Ammonia emission followed by deposition of nitrogen-rich rainfall can harm vulnerable ecosystems and cause loss of biodiversity. Until recently, Britain's anti-ammonia emissions regime has been relatively relaxed in most areas, but this could change and slurry injection is one method being considered to help meet potentially more stringent targets.

While slurry injection does indeed limit ammonia pollution by reducing the amount of slurry that is exposed to the air, other benefits include reduced risk of livestock being contaminated with potential pathogens whilst grazing, meaning that grazing stock could be let onto areas of pasture more quickly after slurry injection than after surface spreading of slurry.

But research from this latest project also showed that slurry injection causes more faecal bacteria to survive compared to surface spreading, as the bacteria are protected from UV light and desiccation.

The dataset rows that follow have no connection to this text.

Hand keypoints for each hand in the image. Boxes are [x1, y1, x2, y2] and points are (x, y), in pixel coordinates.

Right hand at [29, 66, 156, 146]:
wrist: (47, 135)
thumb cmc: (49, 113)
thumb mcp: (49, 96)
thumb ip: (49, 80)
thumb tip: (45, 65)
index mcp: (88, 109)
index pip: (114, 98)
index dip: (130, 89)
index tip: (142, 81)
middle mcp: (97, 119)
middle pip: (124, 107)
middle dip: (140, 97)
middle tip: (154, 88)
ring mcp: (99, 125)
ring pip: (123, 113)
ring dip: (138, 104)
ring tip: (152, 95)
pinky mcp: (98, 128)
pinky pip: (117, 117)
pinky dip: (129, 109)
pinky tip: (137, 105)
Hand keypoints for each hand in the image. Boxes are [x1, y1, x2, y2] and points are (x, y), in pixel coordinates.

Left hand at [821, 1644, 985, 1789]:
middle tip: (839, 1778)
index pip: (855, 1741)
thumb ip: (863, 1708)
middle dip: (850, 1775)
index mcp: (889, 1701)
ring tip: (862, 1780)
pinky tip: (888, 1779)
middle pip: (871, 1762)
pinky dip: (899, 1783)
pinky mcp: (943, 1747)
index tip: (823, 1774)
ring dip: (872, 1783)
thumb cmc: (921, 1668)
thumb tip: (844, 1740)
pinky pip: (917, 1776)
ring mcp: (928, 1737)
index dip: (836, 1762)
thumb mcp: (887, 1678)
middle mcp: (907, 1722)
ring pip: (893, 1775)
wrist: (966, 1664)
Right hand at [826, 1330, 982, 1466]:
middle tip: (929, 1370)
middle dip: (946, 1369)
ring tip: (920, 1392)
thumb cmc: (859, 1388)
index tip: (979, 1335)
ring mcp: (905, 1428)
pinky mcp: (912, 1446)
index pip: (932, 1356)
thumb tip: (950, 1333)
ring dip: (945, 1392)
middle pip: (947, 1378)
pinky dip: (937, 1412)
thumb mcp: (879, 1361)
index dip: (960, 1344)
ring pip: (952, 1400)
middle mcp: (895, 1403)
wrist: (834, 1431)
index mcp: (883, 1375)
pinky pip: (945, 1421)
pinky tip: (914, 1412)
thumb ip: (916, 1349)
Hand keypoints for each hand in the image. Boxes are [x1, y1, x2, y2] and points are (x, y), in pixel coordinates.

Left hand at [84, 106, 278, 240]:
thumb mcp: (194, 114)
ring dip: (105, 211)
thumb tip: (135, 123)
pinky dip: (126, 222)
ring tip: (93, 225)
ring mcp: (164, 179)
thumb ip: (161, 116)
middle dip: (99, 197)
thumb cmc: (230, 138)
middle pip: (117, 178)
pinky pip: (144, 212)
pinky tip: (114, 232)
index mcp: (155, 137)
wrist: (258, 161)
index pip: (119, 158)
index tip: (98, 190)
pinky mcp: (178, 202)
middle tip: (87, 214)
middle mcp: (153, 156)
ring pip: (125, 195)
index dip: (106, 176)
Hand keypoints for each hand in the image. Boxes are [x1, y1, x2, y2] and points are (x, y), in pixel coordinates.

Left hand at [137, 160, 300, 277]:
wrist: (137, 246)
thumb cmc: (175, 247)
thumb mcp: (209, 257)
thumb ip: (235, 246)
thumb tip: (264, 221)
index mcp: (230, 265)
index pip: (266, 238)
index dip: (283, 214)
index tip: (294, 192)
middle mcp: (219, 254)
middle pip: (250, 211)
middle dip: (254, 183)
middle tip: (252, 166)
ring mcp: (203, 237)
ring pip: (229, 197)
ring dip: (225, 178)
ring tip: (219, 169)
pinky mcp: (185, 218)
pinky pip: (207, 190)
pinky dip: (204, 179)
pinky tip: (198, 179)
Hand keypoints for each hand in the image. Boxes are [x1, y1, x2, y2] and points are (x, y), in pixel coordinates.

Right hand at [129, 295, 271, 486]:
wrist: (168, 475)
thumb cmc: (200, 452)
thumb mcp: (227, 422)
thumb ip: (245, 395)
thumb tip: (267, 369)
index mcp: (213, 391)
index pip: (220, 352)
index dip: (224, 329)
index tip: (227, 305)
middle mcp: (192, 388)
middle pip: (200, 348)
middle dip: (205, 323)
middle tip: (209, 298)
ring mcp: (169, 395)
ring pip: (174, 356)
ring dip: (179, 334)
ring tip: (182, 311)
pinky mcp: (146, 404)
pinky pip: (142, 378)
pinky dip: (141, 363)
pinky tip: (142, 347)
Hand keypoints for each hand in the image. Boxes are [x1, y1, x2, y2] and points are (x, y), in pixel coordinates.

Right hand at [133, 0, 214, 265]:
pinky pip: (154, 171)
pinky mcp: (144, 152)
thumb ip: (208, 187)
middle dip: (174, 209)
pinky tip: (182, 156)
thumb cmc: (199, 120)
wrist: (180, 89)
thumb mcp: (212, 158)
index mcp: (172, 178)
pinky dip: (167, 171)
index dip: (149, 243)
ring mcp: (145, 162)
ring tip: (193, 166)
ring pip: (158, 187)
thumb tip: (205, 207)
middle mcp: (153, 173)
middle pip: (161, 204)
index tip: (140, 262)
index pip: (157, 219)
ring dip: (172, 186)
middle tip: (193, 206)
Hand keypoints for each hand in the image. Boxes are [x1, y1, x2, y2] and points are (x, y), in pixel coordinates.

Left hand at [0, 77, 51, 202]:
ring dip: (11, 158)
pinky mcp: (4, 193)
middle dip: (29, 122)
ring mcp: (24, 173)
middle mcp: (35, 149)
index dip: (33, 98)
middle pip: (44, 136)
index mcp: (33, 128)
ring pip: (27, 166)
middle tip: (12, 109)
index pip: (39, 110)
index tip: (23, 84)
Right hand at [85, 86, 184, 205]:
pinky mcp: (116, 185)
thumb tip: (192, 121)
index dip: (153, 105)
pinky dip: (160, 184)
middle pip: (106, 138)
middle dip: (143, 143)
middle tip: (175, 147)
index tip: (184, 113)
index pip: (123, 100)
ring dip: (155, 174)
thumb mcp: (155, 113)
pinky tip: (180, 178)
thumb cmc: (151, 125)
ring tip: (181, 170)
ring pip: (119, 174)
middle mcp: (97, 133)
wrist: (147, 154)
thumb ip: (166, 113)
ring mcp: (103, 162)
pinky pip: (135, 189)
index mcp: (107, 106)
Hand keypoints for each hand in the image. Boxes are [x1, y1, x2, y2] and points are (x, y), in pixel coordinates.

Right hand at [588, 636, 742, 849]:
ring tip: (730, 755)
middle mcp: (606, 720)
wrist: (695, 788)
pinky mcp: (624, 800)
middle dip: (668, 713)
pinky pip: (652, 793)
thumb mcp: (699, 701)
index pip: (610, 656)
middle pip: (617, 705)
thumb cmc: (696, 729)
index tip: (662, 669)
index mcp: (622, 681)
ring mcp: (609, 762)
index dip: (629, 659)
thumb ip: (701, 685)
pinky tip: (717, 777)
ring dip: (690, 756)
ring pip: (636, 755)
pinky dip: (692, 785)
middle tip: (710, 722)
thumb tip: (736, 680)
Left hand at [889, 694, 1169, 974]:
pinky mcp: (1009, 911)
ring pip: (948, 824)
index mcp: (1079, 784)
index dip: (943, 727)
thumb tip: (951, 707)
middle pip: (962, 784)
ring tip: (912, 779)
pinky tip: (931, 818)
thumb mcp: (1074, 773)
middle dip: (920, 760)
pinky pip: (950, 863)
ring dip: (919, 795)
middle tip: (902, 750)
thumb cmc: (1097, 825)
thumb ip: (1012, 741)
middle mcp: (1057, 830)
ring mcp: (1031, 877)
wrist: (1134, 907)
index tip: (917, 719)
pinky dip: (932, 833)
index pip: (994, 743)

The picture is complex. Although slurry injection causes greater persistence of bacteria in the slots, they are not necessarily at greater risk of being transported to watercourses. So, whilst ammonia pollution is a major problem, if injecting slurry into the soil can be done in a way that does not increase risk of polluted runoff, its ability to prolong the lives of harmful bacteria could be a price worth paying. Chadwick points out that more attention should be paid to such secondary effects of anti-pollution measures.

The project is part of the Rural Economy & Land Use Programme (RELU), a multi-disciplinary collaboration between the Economics & Social Research Council (ESRC), the Biotechnology & Biological Sciences Research Council (BBSRC) and NERC, with additional funding from the Scottish government and the Department for Environment, Food & Rural Affairs.

The programme aims to investigate the social, economic, environmental and technological challenges faced by rural areas.